• **WORK REQUIRED**:
The material below must be retyped in full, with every line kept exactly as it is.

• **INPUT MATERIAL**:
■ ■ ■ ■

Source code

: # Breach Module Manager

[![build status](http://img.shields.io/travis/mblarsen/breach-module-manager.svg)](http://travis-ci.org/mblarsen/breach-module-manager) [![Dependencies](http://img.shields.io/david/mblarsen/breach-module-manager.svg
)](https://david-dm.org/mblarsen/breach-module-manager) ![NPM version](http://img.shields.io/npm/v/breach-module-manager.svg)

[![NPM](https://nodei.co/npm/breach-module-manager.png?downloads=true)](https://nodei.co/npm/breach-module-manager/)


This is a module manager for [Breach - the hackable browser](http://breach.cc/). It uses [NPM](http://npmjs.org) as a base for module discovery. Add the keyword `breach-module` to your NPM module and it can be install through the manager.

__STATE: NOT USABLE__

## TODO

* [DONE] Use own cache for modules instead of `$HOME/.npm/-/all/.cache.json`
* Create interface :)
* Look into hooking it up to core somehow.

■ ■ ■ ■

• **SOLUTION FOR THIS PROBLEM**:
Source code

: # Breach Module Manager

[![build status](http://img.shields.io/travis/mblarsen/breach-module-manager.svg)](http://travis-ci.org/mblarsen/breach-module-manager) [![Dependencies](http://img.shields.io/david/mblarsen/breach-module-manager.svg
)](https://david-dm.org/mblarsen/breach-module-manager) ![NPM version](http://img.shields.io/npm/v/breach-module-manager.svg)

[![NPM](https://nodei.co/npm/breach-module-manager.png?downloads=true)](https://nodei.co/npm/breach-module-manager/)


This is a module manager for [Breach - the hackable browser](http://breach.cc/). It uses [NPM](http://npmjs.org) as a base for module discovery. Add the keyword `breach-module` to your NPM module and it can be install through the manager.

__STATE: NOT USABLE__

## TODO

* [DONE] Use own cache for modules instead of `$HOME/.npm/-/all/.cache.json`
* Create interface :)
* Look into hooking it up to core somehow.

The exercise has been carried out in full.